«Acquérir un avion en pleine propriété ne se justifie que si l'avion atteint son point mort, qui est d'environ 600heures de vol par an selon le type d appareil», explique François-Xavier Clerc, P-dg d'Aéroaffaires, une compagnie née en 1991. «C'est Alexandre Couvelaire, un des précurseurs de l'avion d'affaires en France, qui a défini le concept de location partagée à la création de la compagnie Euralair en 1964. Société qui a permis à plusieurs entreprises françaises de pouvoir disposer d'un avion d'affaires pour se déplacer très rapidement sans contrainte sur plusieurs terrains non accessibles à l'aviation commerciale», poursuit-il.
Vitesse et repos
Le mode de fonctionnement de cette société est simple: les réservations sont faites au moins 24heures avant le vol soit par téléphone, soit par mail. Un plan de vol est ensuite envoyé en quelques minutes au client. Les avantages proposés par l'aviation d'affaires, quelle que soit sa forme (avion ou hélicoptère): arriver à destination dans les temps, reposé, préparé à la journée qui s'annonce. Dans le domaine de l'acquisition partagée, la plus-value se situe au niveau du partage des coûts de maintenance selon un prorata d'heures utilisées par chaque propriétaire de l'appareil. «Avec la possibilité de mettre en gestion de flotte l'appareil, souligne François-Xavier Clerc. Ce qui permet de récupérer la TVA et d'amortir l'avion. Avec un partage des coûts avec la compagnie qui propose en échange un tarif préférentiel à la mission de la location d'un équipage professionnel et peut également utiliser l'appareil quand ce dernier n'est pas réservé par les propriétaires.»

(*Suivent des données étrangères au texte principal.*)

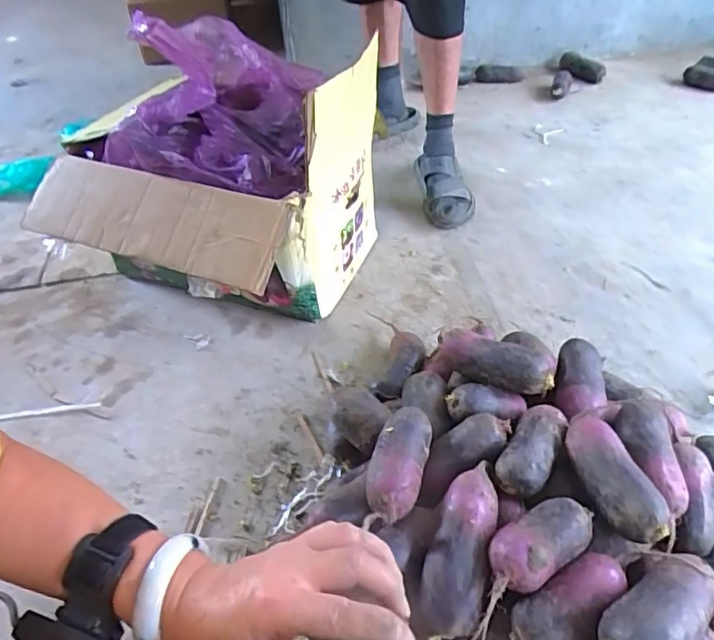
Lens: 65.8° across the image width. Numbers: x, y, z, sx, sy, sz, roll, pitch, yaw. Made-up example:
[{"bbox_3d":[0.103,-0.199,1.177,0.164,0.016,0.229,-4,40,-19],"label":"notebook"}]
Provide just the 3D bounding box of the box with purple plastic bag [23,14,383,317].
[{"bbox_3d":[-0.232,-0.234,0.959,0.448,0.396,0.460,18,49,19],"label":"box with purple plastic bag"}]

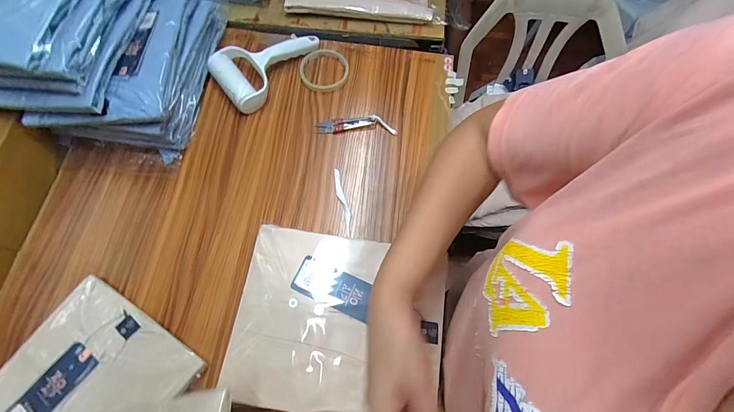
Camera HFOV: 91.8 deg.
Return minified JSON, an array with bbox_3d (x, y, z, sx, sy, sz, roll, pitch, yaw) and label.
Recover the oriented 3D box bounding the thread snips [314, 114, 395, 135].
[{"bbox_3d":[-0.019,-0.137,0.595,0.133,0.011,0.031,2,69,-1],"label":"thread snips"}]

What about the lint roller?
[{"bbox_3d":[-0.168,-0.251,0.617,0.191,0.040,0.113,-40,75,-15],"label":"lint roller"}]

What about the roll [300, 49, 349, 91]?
[{"bbox_3d":[-0.075,-0.242,0.630,0.082,0.018,0.086,0,69,-1],"label":"roll"}]

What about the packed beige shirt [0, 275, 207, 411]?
[{"bbox_3d":[-0.358,0.244,0.432,0.203,0.019,0.248,31,71,10],"label":"packed beige shirt"}]

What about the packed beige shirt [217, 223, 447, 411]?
[{"bbox_3d":[-0.031,0.137,0.426,0.244,0.017,0.202,8,69,2],"label":"packed beige shirt"}]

Les inconvénients de la multipropriété
Les inconvénients relèvent de la notion même de multipropriété: gestion de la priorité des vols entre plusieurs propriétaires souhaitant voler le même jour, conflits éventuels entre actionnaires sur le partage des coûts de maintenance... Et les frais de management de l'avion en facturé aux clients. Le coût de ce service est variable selon les compagnies et peut osciller mensuellement entre 5.000 et 15.000euros, voire plus, selon le type d'avion. Le marché de l'aviation-partagée est dominée par Netjets qui propose l'acquisition d'heures de vol et l'achat de quotes-parts d'avion. Très présent aux États-Unis où, compte tenu des distances, l'avion est utilisé comme le train en Europe, l'aviation-partagée gagne le Vieux Continent sans pouvoir prétendre à un marché aussi soutenu.
Posséder en propre un avion ou un hélicoptère reste l'apanage de quelques grandes sociétés. Mais d'autres solutions existent comme l'acquisition partagée, une alternative adaptée aux entreprises dont les impératifs de déplacements sont spécifiques.